Now, in a paper recently published in the scientific journal PLoS ONE, Zalloua and Professor Lisa Matisoo-Smith of the University of Otago focus on mobility in Phoenician societies, which emerged via Levantine coastal city states around 1800 BCE. Over the next 900 years, Phoenicians spread across the Mediterranean, establishing settlements in North Africa, Spain, southern Italy, Malta and Cyprus. They were first and foremost mariners, who responded to the Assyrian Empire’s need for precious metals by sailing westward in search of trade.

The scientists and their team studied Phoenician and Punic DNA from several ancient burial sites in Lebanon and Sardinia. The Punic people were Phoenicians who had their own society based in Carthage, Tunisia. This study is the first time DNA has been extracted from bones excavated in Lebanon and Sardinia.

page12-2.JPG

The article’s authors focused on genes from the mitochondria of the cell, which is passed down only from the mother’s side. Thus, their research could only give them information on the samples’ maternal lineage.

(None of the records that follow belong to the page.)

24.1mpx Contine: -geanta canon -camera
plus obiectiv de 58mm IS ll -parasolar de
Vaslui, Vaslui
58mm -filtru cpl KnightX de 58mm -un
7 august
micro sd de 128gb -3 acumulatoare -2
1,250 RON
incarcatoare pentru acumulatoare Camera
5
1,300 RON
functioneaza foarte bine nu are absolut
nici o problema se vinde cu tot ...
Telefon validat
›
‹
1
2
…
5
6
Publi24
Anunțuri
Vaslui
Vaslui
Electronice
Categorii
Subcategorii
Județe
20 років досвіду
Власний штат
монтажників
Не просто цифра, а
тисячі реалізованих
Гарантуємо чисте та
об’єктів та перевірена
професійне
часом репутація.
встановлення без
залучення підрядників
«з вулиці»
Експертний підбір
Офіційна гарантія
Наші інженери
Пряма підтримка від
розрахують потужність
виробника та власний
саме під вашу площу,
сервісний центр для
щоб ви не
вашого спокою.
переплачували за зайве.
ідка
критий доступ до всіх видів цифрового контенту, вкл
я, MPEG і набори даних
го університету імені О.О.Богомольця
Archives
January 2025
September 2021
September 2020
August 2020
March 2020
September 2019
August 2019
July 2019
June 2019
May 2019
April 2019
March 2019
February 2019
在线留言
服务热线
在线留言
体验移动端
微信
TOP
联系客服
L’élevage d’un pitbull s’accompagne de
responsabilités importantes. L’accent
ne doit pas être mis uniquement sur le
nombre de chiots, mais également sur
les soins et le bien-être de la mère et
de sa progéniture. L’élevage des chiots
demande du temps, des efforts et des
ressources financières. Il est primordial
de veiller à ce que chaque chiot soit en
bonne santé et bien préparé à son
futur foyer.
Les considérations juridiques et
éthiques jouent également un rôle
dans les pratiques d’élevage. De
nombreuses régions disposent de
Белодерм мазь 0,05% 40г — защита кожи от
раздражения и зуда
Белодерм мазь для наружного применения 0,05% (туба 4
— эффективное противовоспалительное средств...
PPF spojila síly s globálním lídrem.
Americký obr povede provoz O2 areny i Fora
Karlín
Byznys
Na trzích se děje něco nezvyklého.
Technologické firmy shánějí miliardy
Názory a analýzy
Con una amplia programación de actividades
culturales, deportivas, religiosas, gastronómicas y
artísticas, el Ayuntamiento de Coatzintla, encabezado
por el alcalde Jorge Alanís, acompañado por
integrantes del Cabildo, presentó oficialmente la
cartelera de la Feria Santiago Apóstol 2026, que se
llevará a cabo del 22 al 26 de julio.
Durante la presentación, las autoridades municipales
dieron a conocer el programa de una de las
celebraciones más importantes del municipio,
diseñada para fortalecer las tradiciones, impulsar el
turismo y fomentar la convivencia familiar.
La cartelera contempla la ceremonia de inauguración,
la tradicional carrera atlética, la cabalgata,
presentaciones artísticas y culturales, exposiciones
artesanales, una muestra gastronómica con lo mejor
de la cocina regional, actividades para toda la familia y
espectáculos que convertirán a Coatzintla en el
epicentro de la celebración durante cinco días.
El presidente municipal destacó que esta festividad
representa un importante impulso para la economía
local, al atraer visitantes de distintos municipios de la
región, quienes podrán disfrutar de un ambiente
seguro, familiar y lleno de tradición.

Their results indicate that the women who lived in Phoenician settlements were from diverse ethnic backgrounds, being either indigenous inhabitants of the lands where the Phoenicians set up trade networks or foreigners from further afar.

“The Phoenicians were inclusive and integrative of the indigenous peoples, and there was much mobility, often over great distances, around the Phoenician networks,” said Zalloua.

Indeed, “We found mitochondrial DNA that was likely from North Africa or the Near East and even a lineage that is from Northwestern Europe, which today is found at high frequency in southern Ireland – a location linked to Phoenician traders in search of tin,” said Matisoo-Smith in a press release.

“These findings tell us a lot about Phoenician society,” said Zalloua. “When you bring women to settlements, it means you have a stable society. They were not conquerors, but traders. The level of female mobility in their society is quite shocking for the time.”

“It also shows us that identity is a cultural phenomenon,” he added. “Most of the samples that we have are culturally Phoenician, as they were buried as Phoenicians, but genetically, they are diverse.”

In the future, Zalloua has projects lined up to study DNA from the nucleus of the cell, which comes from both the male and female lines, and which his team is currently sequencing. He hopes the results will tell us the extent of the variability that existed in the population. “We know there was a large admixture of genes among Phoenicians, but further DNA studies will tell us more specifics.”

Any further studies will no doubt be well received by an interested public. “We are only at the tip of the iceberg,” he said. “There is so much yet to learn, so much to unravel about this enigmatic culture.”